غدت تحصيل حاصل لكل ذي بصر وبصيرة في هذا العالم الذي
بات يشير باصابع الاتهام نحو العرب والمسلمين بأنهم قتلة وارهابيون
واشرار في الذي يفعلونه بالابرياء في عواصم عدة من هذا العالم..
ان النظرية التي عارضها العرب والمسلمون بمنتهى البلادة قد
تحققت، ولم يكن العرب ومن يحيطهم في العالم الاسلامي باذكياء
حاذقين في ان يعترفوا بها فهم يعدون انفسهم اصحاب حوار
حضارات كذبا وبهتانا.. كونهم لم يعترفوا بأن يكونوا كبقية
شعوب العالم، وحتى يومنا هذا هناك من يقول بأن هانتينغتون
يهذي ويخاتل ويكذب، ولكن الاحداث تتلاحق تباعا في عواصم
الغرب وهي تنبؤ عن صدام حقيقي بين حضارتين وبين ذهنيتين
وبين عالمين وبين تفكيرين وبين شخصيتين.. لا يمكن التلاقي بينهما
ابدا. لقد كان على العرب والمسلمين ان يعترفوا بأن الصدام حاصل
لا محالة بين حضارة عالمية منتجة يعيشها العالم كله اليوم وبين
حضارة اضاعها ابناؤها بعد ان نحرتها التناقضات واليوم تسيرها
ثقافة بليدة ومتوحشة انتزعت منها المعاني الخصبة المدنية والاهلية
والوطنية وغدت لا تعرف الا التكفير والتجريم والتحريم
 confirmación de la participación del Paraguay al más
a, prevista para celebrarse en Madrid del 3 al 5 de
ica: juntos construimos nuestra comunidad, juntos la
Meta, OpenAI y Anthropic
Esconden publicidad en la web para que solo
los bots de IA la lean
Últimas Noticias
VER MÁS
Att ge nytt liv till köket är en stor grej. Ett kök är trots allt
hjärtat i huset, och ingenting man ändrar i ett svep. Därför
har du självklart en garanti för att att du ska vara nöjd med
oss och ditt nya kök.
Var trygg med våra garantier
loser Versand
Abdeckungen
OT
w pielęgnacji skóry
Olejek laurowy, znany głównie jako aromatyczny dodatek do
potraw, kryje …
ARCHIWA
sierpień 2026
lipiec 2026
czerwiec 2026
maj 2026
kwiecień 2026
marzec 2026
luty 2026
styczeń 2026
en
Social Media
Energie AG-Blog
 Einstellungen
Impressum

+---+

**WHAT YOU NEED TO DO**: Each line of the data is to be restated exactly.

**RESULT**:
غدت تحصيل حاصل لكل ذي بصر وبصيرة في هذا العالم الذي
بات يشير باصابع الاتهام نحو العرب والمسلمين بأنهم قتلة وارهابيون
واشرار في الذي يفعلونه بالابرياء في عواصم عدة من هذا العالم..
ان النظرية التي عارضها العرب والمسلمون بمنتهى البلادة قد
تحققت، ولم يكن العرب ومن يحيطهم في العالم الاسلامي باذكياء
حاذقين في ان يعترفوا بها فهم يعدون انفسهم اصحاب حوار
حضارات كذبا وبهتانا.. كونهم لم يعترفوا بأن يكونوا كبقية
شعوب العالم، وحتى يومنا هذا هناك من يقول بأن هانتينغتون
يهذي ويخاتل ويكذب، ولكن الاحداث تتلاحق تباعا في عواصم
الغرب وهي تنبؤ عن صدام حقيقي بين حضارتين وبين ذهنيتين
وبين عالمين وبين تفكيرين وبين شخصيتين.. لا يمكن التلاقي بينهما
ابدا. لقد كان على العرب والمسلمين ان يعترفوا بأن الصدام حاصل
لا محالة بين حضارة عالمية منتجة يعيشها العالم كله اليوم وبين
حضارة اضاعها ابناؤها بعد ان نحرتها التناقضات واليوم تسيرها
ثقافة بليدة ومتوحشة انتزعت منها المعاني الخصبة المدنية والاهلية
والوطنية وغدت لا تعرف الا التكفير والتجريم والتحريم
 confirmación de la participación del Paraguay al más
a, prevista para celebrarse en Madrid del 3 al 5 de
ica: juntos construimos nuestra comunidad, juntos la
Meta, OpenAI y Anthropic
Esconden publicidad en la web para que solo
los bots de IA la lean
Últimas Noticias
VER MÁS
Att ge nytt liv till köket är en stor grej. Ett kök är trots allt
hjärtat i huset, och ingenting man ändrar i ett svep. Därför
har du självklart en garanti för att att du ska vara nöjd med
oss och ditt nya kök.
Var trygg med våra garantier
loser Versand
Abdeckungen
OT
w pielęgnacji skóry
Olejek laurowy, znany głównie jako aromatyczny dodatek do
potraw, kryje …
ARCHIWA
sierpień 2026
lipiec 2026
czerwiec 2026
maj 2026
kwiecień 2026
marzec 2026
luty 2026
styczeń 2026
en
Social Media
Energie AG-Blog
 Einstellungen
Impressum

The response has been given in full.